It is unseasonably warm. In Europe, winter sports enthusiasts and reindeer herders are among the humans missing the snow and ice, while further north, animals such as polar bears, seals and walruses are seeing their habitats melt away.
Temperatures in Europe were 0.2C higher than the previous warmest January for the continent – recorded in 2007, and it has been 3.1C warmer than the average January in the period 1981-2010.
But in some areas the difference was more extreme. Average temperatures were especially high over swathes of northeastern Europe, from Norway, across Sweden and Finland to Russia, where some areas experienced temperatures more than 6C above the 1981-2010 January average.

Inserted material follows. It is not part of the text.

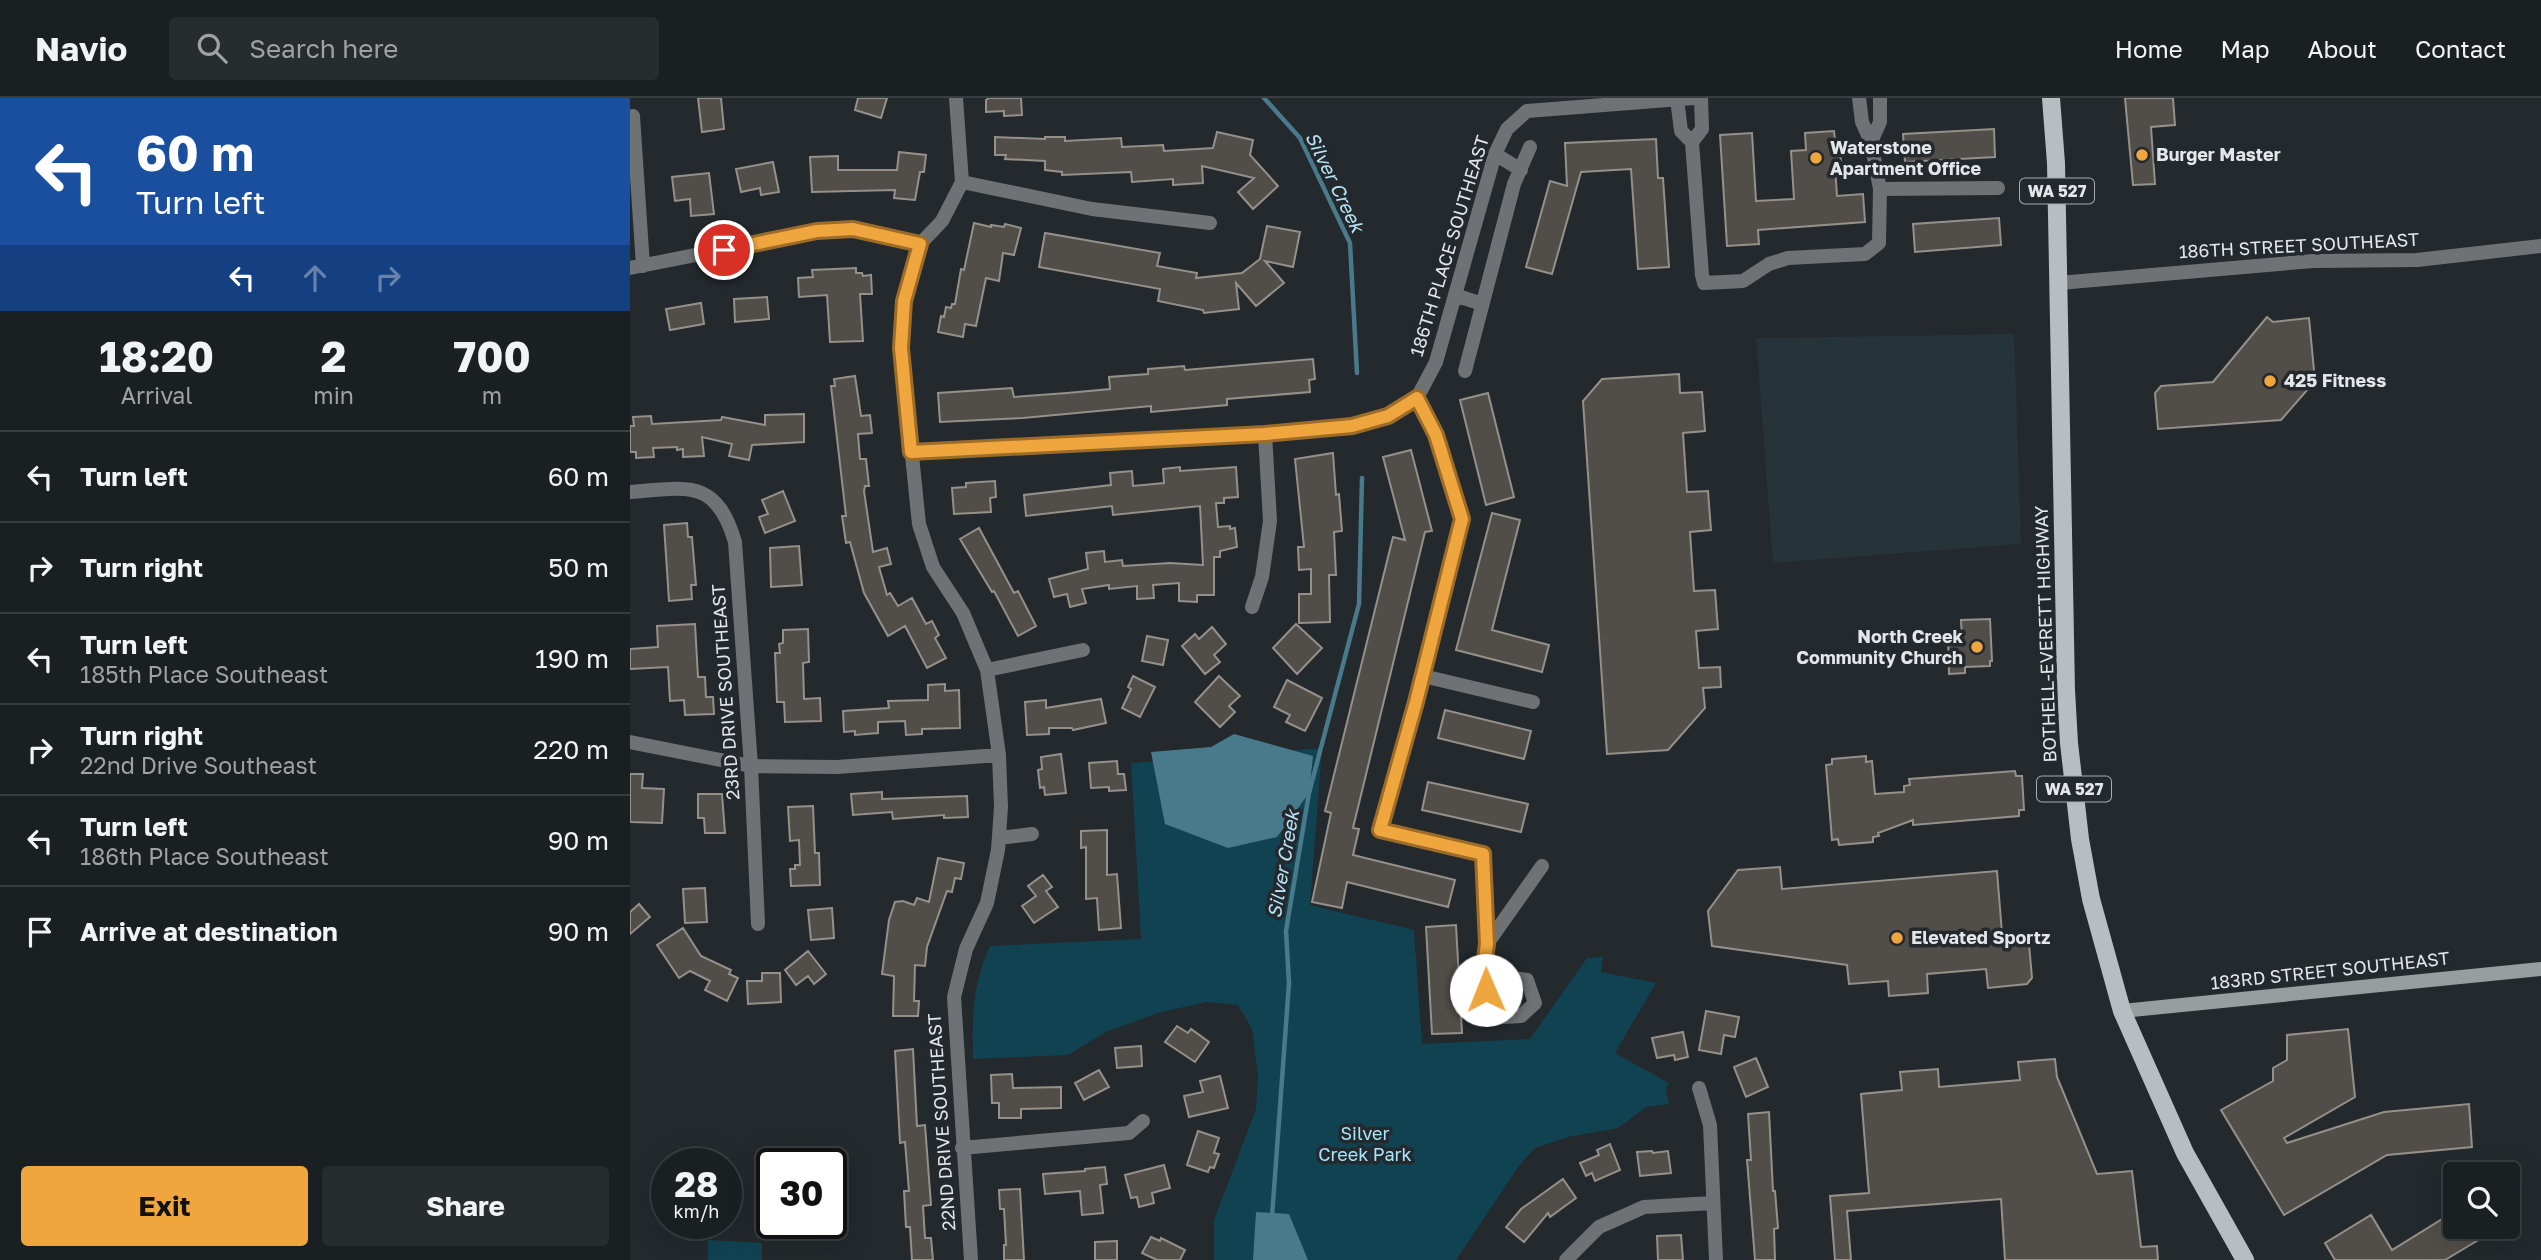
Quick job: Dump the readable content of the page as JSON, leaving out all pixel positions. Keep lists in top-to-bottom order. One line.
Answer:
{"streets":{"main road":["WA 527","BOTHELL-EVERETT HIGHWAY"],"street":["186TH PLACE SOUTHEAST","186TH STREET SOUTHEAST","23RD DRIVE SOUTHEAST","183RD STREET SOUTHEAST","22ND DRIVE SOUTHEAST"]},"crossings":[["186TH STREET SOUTHEAST","BOTHELL-EVERETT HIGHWAY"],["BOTHELL-EVERETT HIGHWAY","183RD STREET SOUTHEAST"]],"water":["Silver Creek"],"parks":["Silver Creek Park"],"places":["Burger Master","Waterstone Apartment Office","425 Fitness","North Creek Community Church","Elevated Sportz"],"page":{"header":"Navio","search":"Search here","nav":["Home","Map","About","Contact"],"turn":["60 m","Turn left"],"eta":["18:20","Arrival","2","min","700","m"],"list":[{"name":"Turn left","value":"60 m"},{"name":"Turn right","value":"50 m"},{"name":"Turn left","note":"185th Place Southeast","value":"190 m"},{"name":"Turn right","note":"22nd Drive Southeast","value":"220 m"},{"name":"Turn left","note":"186th Place Southeast","value":"90 m"},{"name":"Arrive at destination","value":"90 m"}],"speed":"28 km/h","limit":"30","buttons":["Exit","Share"]}}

Norway recorded its hottest January day since records began, with a reading of 19C – more than 25C above the monthly average – measured in the village of Sunndalsora, which is around 250 miles north of Oslo.
The summery temperatures reportedly prompted swimming in normally ice-covered fjords, and people walked through streets in shorts and t-shirts during a time of the year when they might otherwise expect to be skiing.
The month was the second warmest since 1900 for the country as a whole.
Weather stations in central and southern Finland also recorded their warmest January in the period since at least 1961, according to Copernicus.
“Exceptional above-average temperatures were not confined to Europe, but extended over almost all of Russia,” Copernicus said in a statement.
“Temperatures were also much above average over most of the USA and eastern Canada, over Japan and parts of eastern China and Southeast Asia, over the state of New South Wales in Australia and over parts of Antarctica.”
But in some areas there was colder weather, and even larger amounts of sea ice than in recent years – though less in other areas.
“Temperatures were substantially below average over Alaska and north-western Canada, and over Baffin and Ellesmere Islands in north-eastern Canada,” Copernicus said.
“It was also colder than average, but to a lesser degree, over several other regions.”
The organisation added: “Rather unusually for recent years, they were also below normal over parts of the Svalbard archipelago and over the Barents Sea to the east, where sea-ice extent was close to its 1981-2010 average.
“Warmer than average temperatures east of Greenland extending to the north-west of Svalbard coincide with below-average sea-ice cover there.”
Copernicus uses billions of measurements from satellites, ships, aircraft and weather stations across the planet to publish monthly climate updates.
The organisation reported last month that 2019 was the second hottest year on record, after 2016, and said the last five years on Earth have been hotter than at any time since the industrial revolution began just 200 years ago.